Klaus Grünberg hat ein Bühnenbild entworfen, das mit seinem zentralen bildhaften Rahmen an Anselm Kiefers Arbeit Lilith erinnert. Das Dämonische und das Melancholische, zentrale Themen in Kiefers Werk, sind auch in Koskys Inszenierung metaphernreich zu sehen. Etwa wenn in der Mitte der Aufführung Musik und Handlung für Minuten zum Erliegen kommt (aus dem Off ist dumpf leise Choralgesang zu hören) und Wasser aus dem Rahmen tropft, als würden Tränen vereiste Emotionen zum Schmelzen bringen.
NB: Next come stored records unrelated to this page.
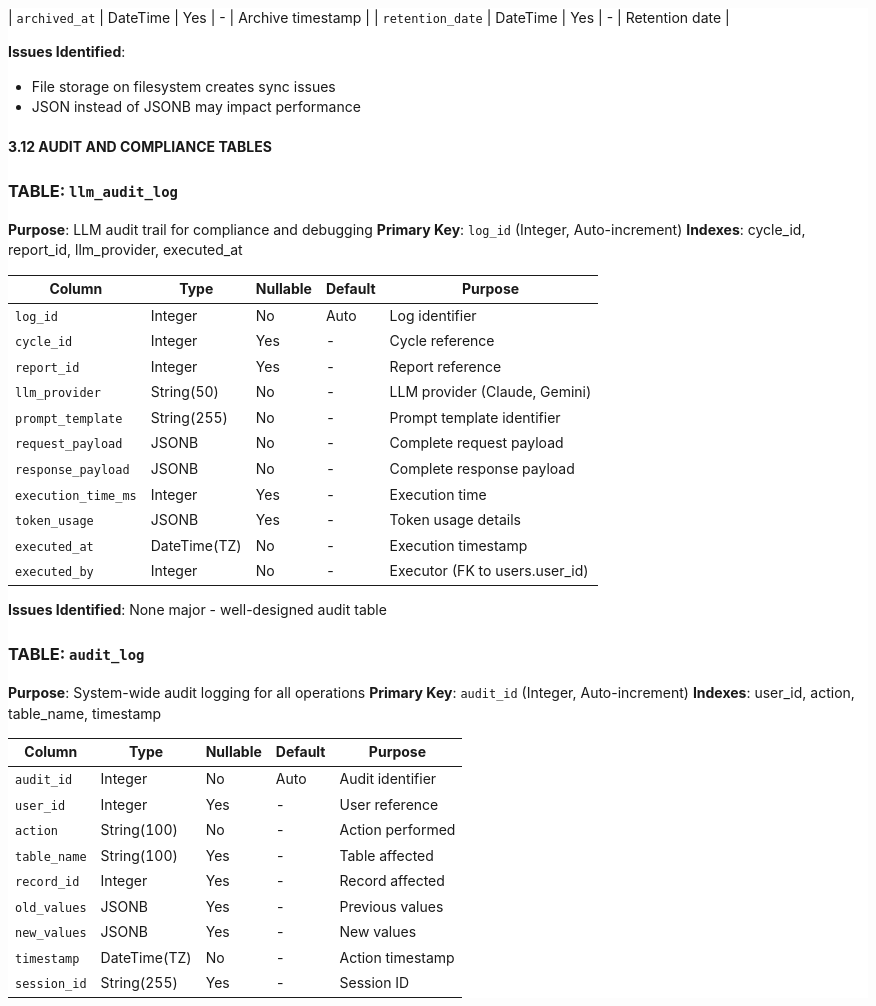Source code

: | `archived_at` | DateTime | Yes | - | Archive timestamp |
| `retention_date` | DateTime | Yes | - | Retention date |

**Issues Identified**:
- File storage on filesystem creates sync issues
- JSON instead of JSONB may impact performance

#### 3.12 AUDIT AND COMPLIANCE TABLES

### TABLE: `llm_audit_log`
**Purpose**: LLM audit trail for compliance and debugging
**Primary Key**: `log_id` (Integer, Auto-increment)
**Indexes**: cycle_id, report_id, llm_provider, executed_at

| Column | Type | Nullable | Default | Purpose |
|--------|------|----------|---------|---------|
| `log_id` | Integer | No | Auto | Log identifier |
| `cycle_id` | Integer | Yes | - | Cycle reference |
| `report_id` | Integer | Yes | - | Report reference |
| `llm_provider` | String(50) | No | - | LLM provider (Claude, Gemini) |
| `prompt_template` | String(255) | No | - | Prompt template identifier |
| `request_payload` | JSONB | No | - | Complete request payload |
| `response_payload` | JSONB | No | - | Complete response payload |
| `execution_time_ms` | Integer | Yes | - | Execution time |
| `token_usage` | JSONB | Yes | - | Token usage details |
| `executed_at` | DateTime(TZ) | No | - | Execution timestamp |
| `executed_by` | Integer | No | - | Executor (FK to users.user_id) |

**Issues Identified**: None major - well-designed audit table

### TABLE: `audit_log`
**Purpose**: System-wide audit logging for all operations
**Primary Key**: `audit_id` (Integer, Auto-increment)
**Indexes**: user_id, action, table_name, timestamp

| Column | Type | Nullable | Default | Purpose |
|--------|------|----------|---------|---------|
| `audit_id` | Integer | No | Auto | Audit identifier |
| `user_id` | Integer | Yes | - | User reference |
| `action` | String(100) | No | - | Action performed |
| `table_name` | String(100) | Yes | - | Table affected |
| `record_id` | Integer | Yes | - | Record affected |
| `old_values` | JSONB | Yes | - | Previous values |
| `new_values` | JSONB | Yes | - | New values |
| `timestamp` | DateTime(TZ) | No | - | Action timestamp |
| `session_id` | String(255) | Yes | - | Session ID |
Wasser rinnt auch im Schlussbild aus dem Bild, wenn Iphigenie, Orest und Pylades in meditativer Entrückung mit dem Rücken zum Publikum sitzend, das Unbegreifliche ihrer Rettung durch dieselbe Göttin, die sie eigentlich vernichten wollte, unbeantwortet offen bleibt und das Licht erlischt.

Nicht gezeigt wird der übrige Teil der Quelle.